Although Trai's decision to cut international termination rate (ITR) to 30 paise per minute from 53 paise/min would result in loss of about Rs 20 bn in revenues of telecom firms but the regulator feels it was necessary to keep a check on the grey market, which poses a serious security threat to the country.
The Telecom Regulatory Authority of India (Trai) has announced a cut in the ITR 30 paisa/min from 53 paise /min, effective February 1, 2018. ITR is what Indian operators receive for termination of international incoming calls on their networks.

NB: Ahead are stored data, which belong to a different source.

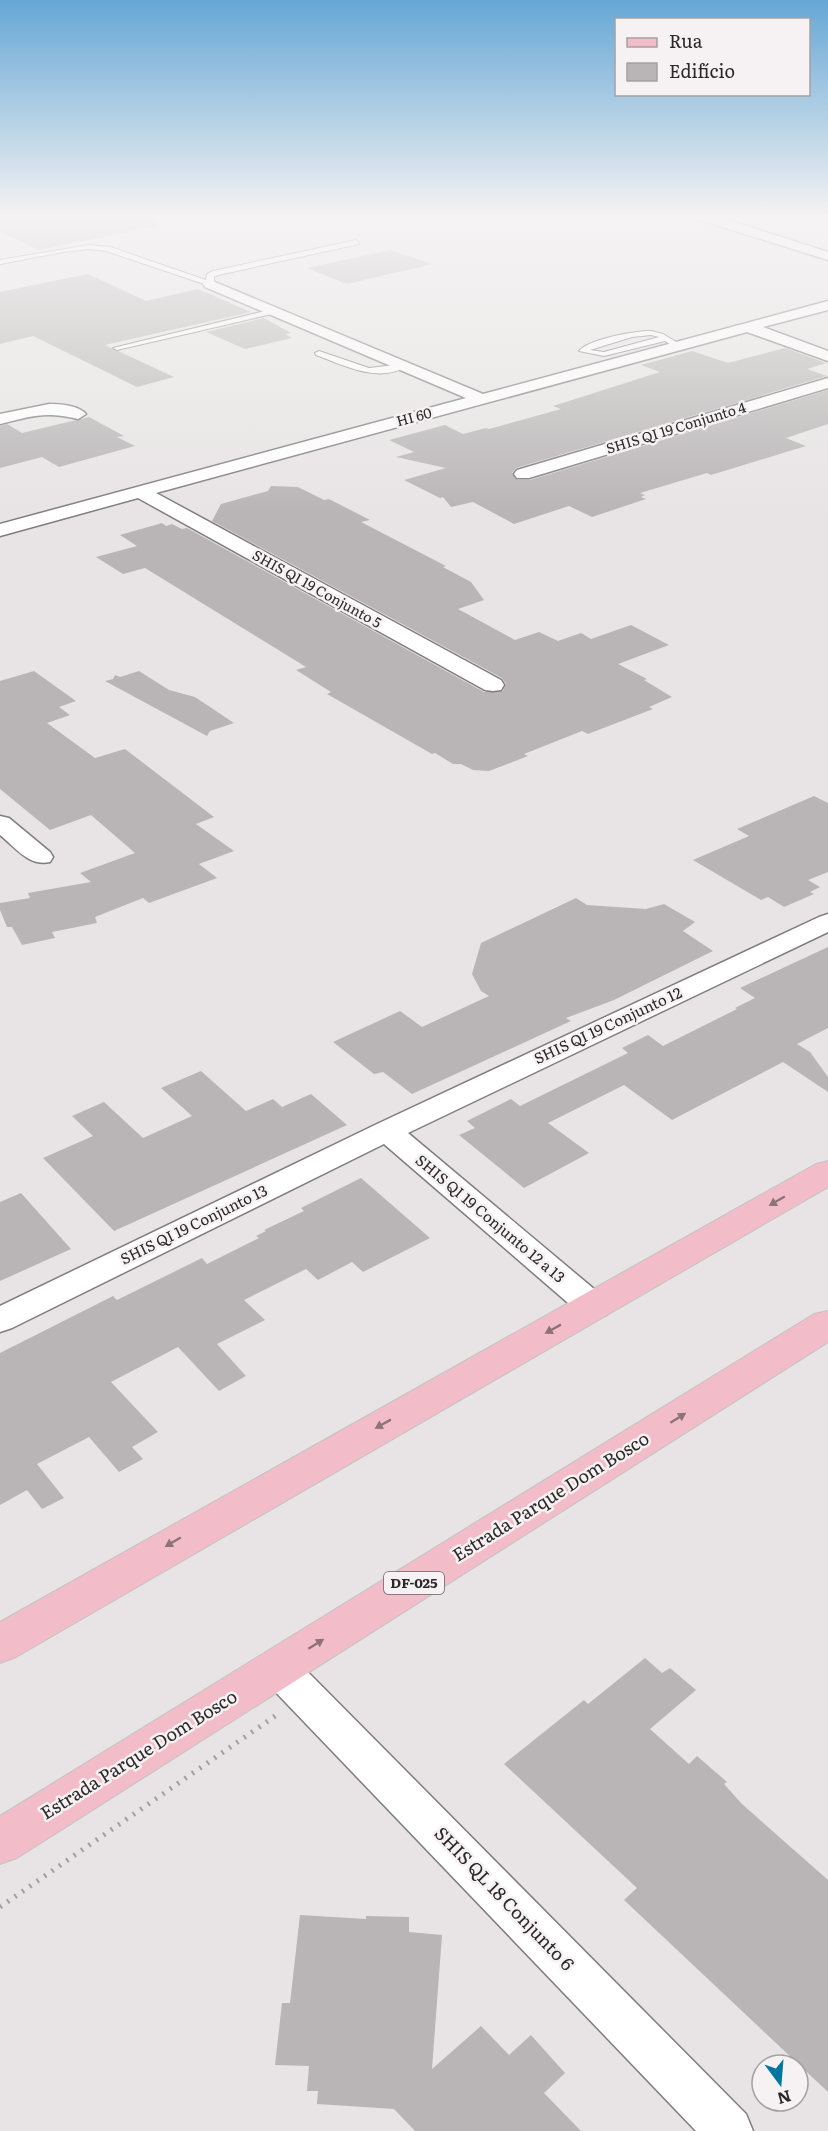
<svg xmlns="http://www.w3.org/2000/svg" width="828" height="2131" font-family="Literata,serif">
  <rect width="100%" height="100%" fill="#e8e4e5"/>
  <path fill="#b9b5b6" d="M0,215H157L158,226L39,250L0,232Z
    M391,250L432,264L347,284L307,268Z
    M88,274L146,301L198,289L251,312L105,345L174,377L137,387L33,336L0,344V292Z
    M264,318L291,333L285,334L292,338L245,349L206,332Z
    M785,348L826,363L807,369L827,376L516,468L512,473L517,480H530L828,390V424L786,438L806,446L711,475L707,473L640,493L645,495L641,497L646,499L592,517L569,506L514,524L473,502L451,507L443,497L440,498L404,480L446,468L396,457L414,452L389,440L445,425L463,434L486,428L489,429L561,409L553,406L660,372L641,365L692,351L728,363Z
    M89,417L124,436L117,437L135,446L59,467L42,457L0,468V426L7,424L22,433Z
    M271,486L298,487L324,500L329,499L370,520L361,522L446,566L443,567L471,582L484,600L458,609L515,640L539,632L558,641L581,633L591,639L631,625L669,645L618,664L647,679L644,680L672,697L649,707L653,709L588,734L582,731L524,754L528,756L489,771L473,770L461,764H453L435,753L432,754L327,694L331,692L296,670L306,667L145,568L123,574L96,557L137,546L120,535L162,523L166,526L172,524L182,529L187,528L484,692L503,691L506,684L502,678L212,521L221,504L268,491Z
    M34,671L76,701L59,707L70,715L47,723L95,758L125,749L214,817L196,824L234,851L199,864L217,878L149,903L143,898L95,917L97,923L52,932L55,938L22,945L12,927H7L0,910V903L30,898L28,893L91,882L80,873L135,853L91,815L50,830L0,789V681Z
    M139,671L169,690L195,697L234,723L210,731L207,736L105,681L113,679L115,675L120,677Z
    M814,796L828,803V872L808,880L820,887L810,892L814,894L784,907L768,897L761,900L693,860L749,836L737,829Z
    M576,898L587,905L646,909L664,904L695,922L683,931L713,951L614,1000L566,1018L571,1021L412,1094L383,1072L374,1074L333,1042L400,1011L422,1027L489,996L481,991L472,974L481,943Z
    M828,947V1028L797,1044L810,1052L828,1077V1092L783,1062L672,1120L624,1085L548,1123L589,1153L524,1188L459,1135L475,1128L467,1121L511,1099L520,1106L628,1053L622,1048L648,1035L663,1046L737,1009L735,1008L755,998L740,988Z
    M201,1071L246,1111L273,1099L282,1107L311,1094L347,1125L114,1231L43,1158L93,1136L72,1116L104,1102L143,1138L192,1116L161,1088Z
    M361,1178L430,1238L363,1272L352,1262L318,1280L306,1269L244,1300L265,1320L217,1344L246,1376L219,1391L178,1347L111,1382L158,1432L132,1447L143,1459L119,1472L89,1437L37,1464L64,1498L42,1509L27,1490L0,1505V1353L113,1296L117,1300L202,1258L207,1264L259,1238L256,1236L266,1231L264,1230L304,1211L301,1208Z
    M21,1193L71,1249L0,1281V1202Z
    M645,1658L662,1673L670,1668L696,1690L650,1729L689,1764L697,1756L727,1782L724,1784L742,1804L828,1880V2092L624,1900L637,1888L504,1764L584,1700L588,1704Z
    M300,1915L366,1919V1916L409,1917V1932L442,1935L432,2069L481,2026L509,2055L531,2035L565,2073L544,2093L581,2131H415L394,2109L317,2104L318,2091H307L309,2066L275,2065L282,2003H290Z"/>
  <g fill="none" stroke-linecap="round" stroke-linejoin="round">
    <g stroke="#817d7e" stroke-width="2">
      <path id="lane" d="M356,240L359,244L218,275L214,277V284L210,286L106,251L89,249L63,252L0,264V260L89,245L110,247L206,280L207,274L213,271Z
        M273,309L277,311L276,313L117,350L113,348Z
        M651,331L663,334L683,346L676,348L665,341L604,356L579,351C589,339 634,331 651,331ZM651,335L659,337L604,352L590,350L632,337Z
        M319,351L369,368L403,364L407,366C379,384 343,365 316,355L315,353Z"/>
    </g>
    <g stroke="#817d7e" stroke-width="3">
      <path id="street" d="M693,215H713L828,252V260L694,218Z
        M210,280L483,394L828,301V310L763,327L828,351V361L747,332L156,493L501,680L504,685L501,690L493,691L485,690L138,498L0,536V524L466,398L205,287L203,284L205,281Z
        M828,378V388L529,478H517L514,474L517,470Z
        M49,404C61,404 78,405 86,414L78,419C45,411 32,416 0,424V414Z
        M0,816L9,818L50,852L53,857L50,862C29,867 15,847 0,835Z
        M828,914V932L408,1133L606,1299L610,1307L606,1315L594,1318L582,1315L384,1144L12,1328L0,1332V1306L377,1124L819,917Z
        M278,1652L292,1656L746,2114L753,2131H696L264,1680L258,1668L264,1656Z"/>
    </g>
    <g stroke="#c3c3c3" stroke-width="2">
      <path id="primary" d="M828,1161V1187L16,1657L0,1663V1622L816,1164Z
        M828,1311V1342L17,1858L0,1864V1816L814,1314Z"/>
    </g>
    <path stroke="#a29f9f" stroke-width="5" stroke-dasharray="2 7" stroke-linecap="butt" d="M0,1907L278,1714"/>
    <use href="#lane" fill="#fff" fill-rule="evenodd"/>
    <use href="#street" fill="#fff" fill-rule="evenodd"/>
    <use href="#primary" fill="#f2bdc9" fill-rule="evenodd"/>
  </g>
  <defs><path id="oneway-solid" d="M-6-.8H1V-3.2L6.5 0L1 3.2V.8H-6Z" transform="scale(1.5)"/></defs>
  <g fill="#8e7278">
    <use href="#oneway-solid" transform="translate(777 1201) rotate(150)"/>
    <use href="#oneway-solid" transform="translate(553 1329) rotate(151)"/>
    <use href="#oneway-solid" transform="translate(678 1418) rotate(-32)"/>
    <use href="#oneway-solid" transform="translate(383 1424) rotate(151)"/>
    <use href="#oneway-solid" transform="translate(173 1542) rotate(150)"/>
    <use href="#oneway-solid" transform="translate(316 1644) rotate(-32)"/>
  </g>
  <linearGradient id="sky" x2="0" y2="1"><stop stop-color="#66a7d6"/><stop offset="0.42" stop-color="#f5f3f3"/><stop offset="1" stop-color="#f5f3f3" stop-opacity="0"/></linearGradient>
  <rect width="828" height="514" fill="url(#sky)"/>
  <g text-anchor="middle" stroke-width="5" stroke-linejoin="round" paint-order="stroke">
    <g font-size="14" fill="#2a2828" stroke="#f6f1f2">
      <text transform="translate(414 417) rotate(-15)" y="5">HI 60</text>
      <text transform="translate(676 428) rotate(-17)" y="5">SHIS QI 19 Conjunto 4</text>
      <text transform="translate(317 589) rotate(29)" y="5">SHIS QI 19 Conjunto 5</text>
    </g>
    <rect fill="#f6f1f2" stroke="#676465" stroke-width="1.5" x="384" y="1572" width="60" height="22" rx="4.5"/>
    <g font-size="14" font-weight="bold" fill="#2a2828">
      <text x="414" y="1588">DF-025</text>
    </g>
    <g font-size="15" fill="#2a2828" stroke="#f6f1f2">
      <text transform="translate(608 1026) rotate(-25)" y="5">SHIS QI 19 Conjunto 12</text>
      <text transform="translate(490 1219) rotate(40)" y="5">SHIS QI 19 Conjunto 12 a 13</text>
      <text transform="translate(194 1225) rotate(-26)" y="5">SHIS QI 19 Conjunto 13</text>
    </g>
    <g font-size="18" fill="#2a2828" stroke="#f6f1f2">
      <text transform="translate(551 1497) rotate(-32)" y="6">Estrada Parque Dom Bosco</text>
      <text transform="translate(139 1755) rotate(-32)" y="6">Estrada Parque Dom Bosco</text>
      <text transform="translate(504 1899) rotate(46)" y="6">SHIS QL 18 Conjunto 6</text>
    </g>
  </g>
  <rect x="615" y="18" width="195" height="78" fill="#f6f1f2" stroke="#a4a1a1" stroke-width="1.5"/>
  <rect x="627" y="38" width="30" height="9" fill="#f2bdc9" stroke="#a4a1a1" stroke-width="1.5"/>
  <text x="669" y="48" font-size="18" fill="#2a2828">Rua</text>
  <rect x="627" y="63" width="30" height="18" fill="#b9b5b6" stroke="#a4a1a1" stroke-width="1.5"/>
  <text x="669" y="78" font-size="18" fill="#2a2828">Edifício</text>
  <g transform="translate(780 2083) rotate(164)"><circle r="28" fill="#f6f1f2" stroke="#a4a1a1" stroke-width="1.5"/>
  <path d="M0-4.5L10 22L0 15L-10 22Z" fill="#0076a0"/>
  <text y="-9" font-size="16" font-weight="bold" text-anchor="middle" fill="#2a2828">N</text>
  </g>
</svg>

As per the regulator, citing industry estimates, about 20 per cent of international long distance (ILD) calls terminate in India through grey route. Also, Trai said the carrier route for carrying international incoming voice traffic is facing a fierce competition from over-the-top (OTT) players like WhatsApp, Skype, Facetime etc. As calls from OTT players travel on the internet, termination charges are not paid.
In fact, Trai said carrier route has begun to decline from FY17, which suggest that any increase in ITR is likely to result in a sharper decline of international incoming voice traffic on a carrier route. "The menace of grey route poses a serious security threat to the country apart from causing significant leakage in the revenue accruable to the country and its telecom service providers," Trai said.
The telecom regulator further said that players involved in grey market thrive on the significant arbitrage opportunity available as domestic termination rates are 6 paise per minute and they route international calls as domestic calls.